### Exercise instructions
Pictures should be omitted; restate word for word the lines from the one holding "focal_35mm: 23" through the last line of the entries below.

### Dataset entries
******
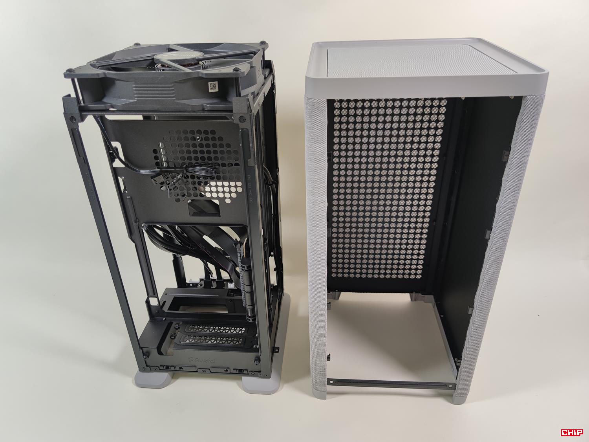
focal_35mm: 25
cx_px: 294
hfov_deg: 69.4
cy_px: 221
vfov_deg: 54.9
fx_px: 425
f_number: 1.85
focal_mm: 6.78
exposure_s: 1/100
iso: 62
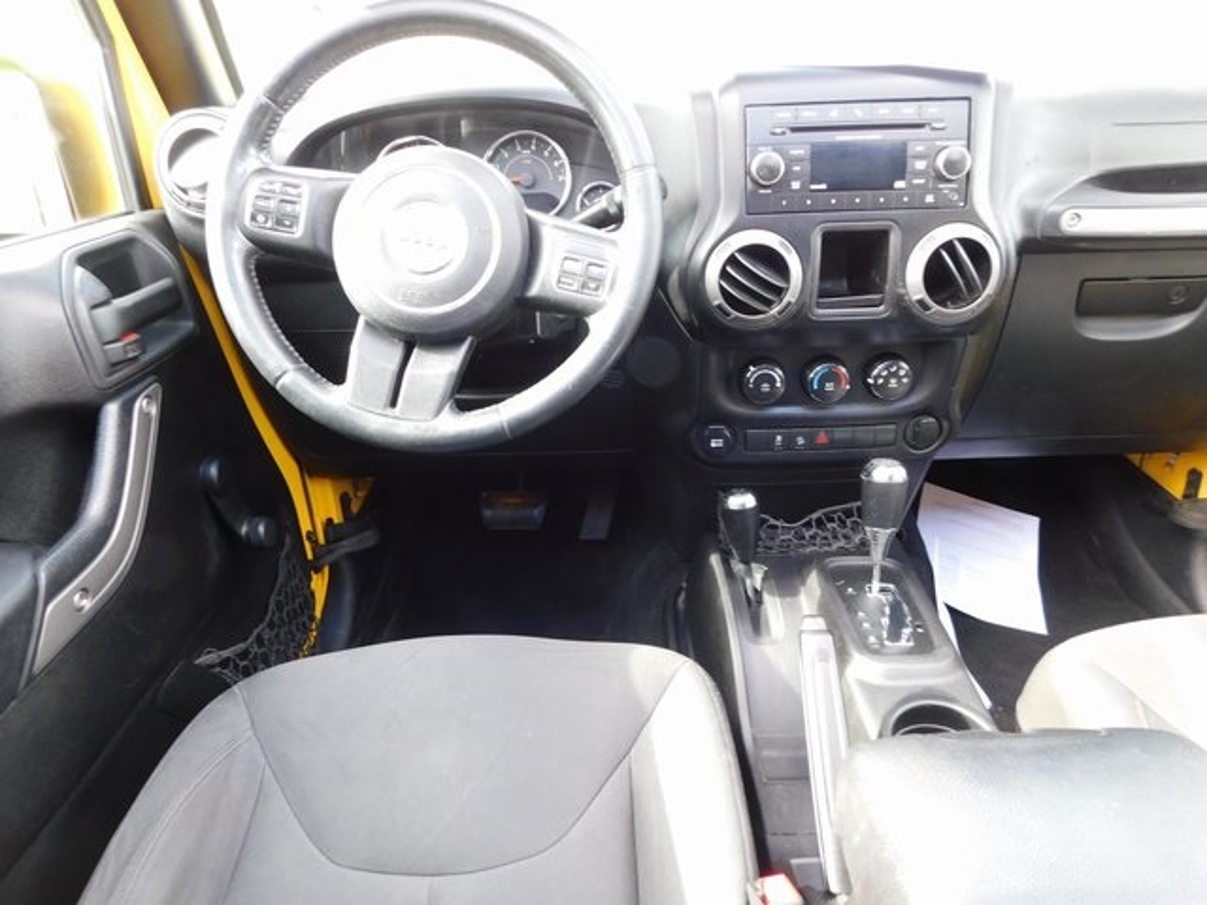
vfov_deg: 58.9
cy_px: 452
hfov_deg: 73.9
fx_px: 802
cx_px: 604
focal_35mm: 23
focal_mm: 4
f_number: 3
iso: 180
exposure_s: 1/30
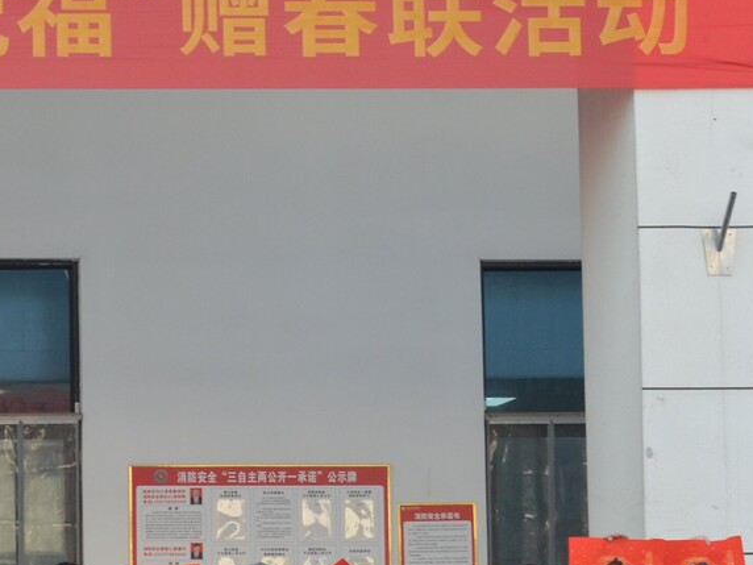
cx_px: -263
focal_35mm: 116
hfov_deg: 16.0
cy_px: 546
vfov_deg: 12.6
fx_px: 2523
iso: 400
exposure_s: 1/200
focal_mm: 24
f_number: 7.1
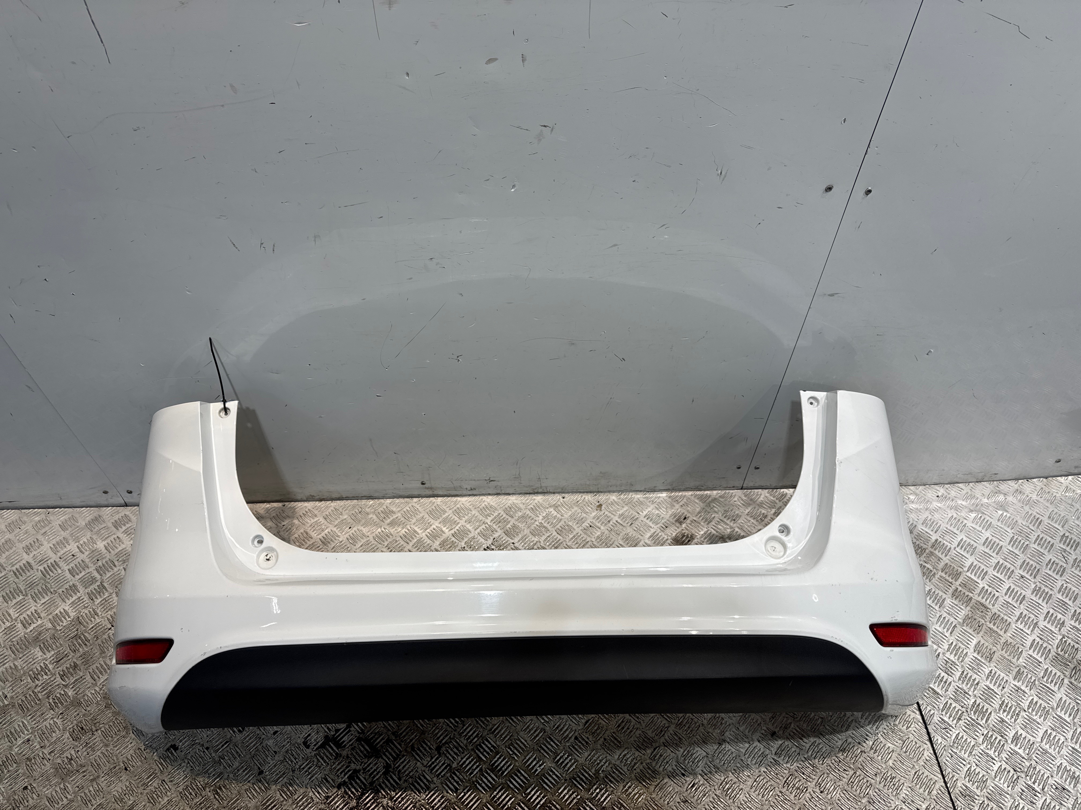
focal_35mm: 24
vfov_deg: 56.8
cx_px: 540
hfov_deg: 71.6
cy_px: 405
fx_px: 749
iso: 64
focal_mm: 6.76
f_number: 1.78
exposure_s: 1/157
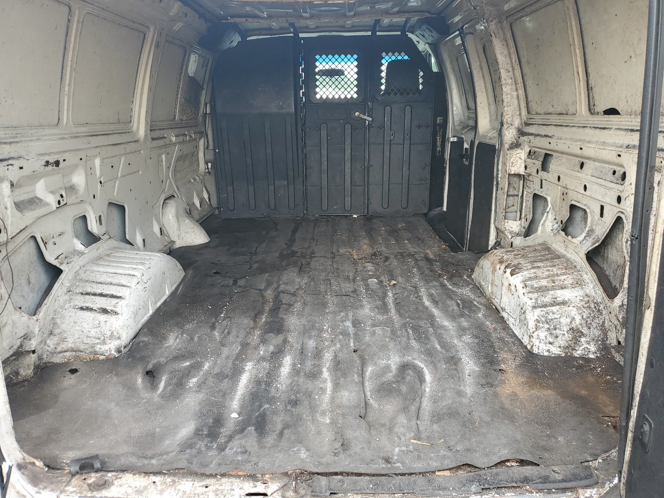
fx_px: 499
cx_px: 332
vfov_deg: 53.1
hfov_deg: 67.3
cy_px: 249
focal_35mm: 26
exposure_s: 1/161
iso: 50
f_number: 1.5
******
### Written solution
focal_35mm: 23
focal_mm: 4
f_number: 3
iso: 180
exposure_s: 1/30
cx_px: -263
focal_35mm: 116
hfov_deg: 16.0
cy_px: 546
vfov_deg: 12.6
fx_px: 2523
iso: 400
exposure_s: 1/200
focal_mm: 24
f_number: 7.1
focal_35mm: 24
vfov_deg: 56.8
cx_px: 540
hfov_deg: 71.6
cy_px: 405
fx_px: 749
iso: 64
focal_mm: 6.76
f_number: 1.78
exposure_s: 1/157
fx_px: 499
cx_px: 332
vfov_deg: 53.1
hfov_deg: 67.3
cy_px: 249
focal_35mm: 26
exposure_s: 1/161
iso: 50
f_number: 1.5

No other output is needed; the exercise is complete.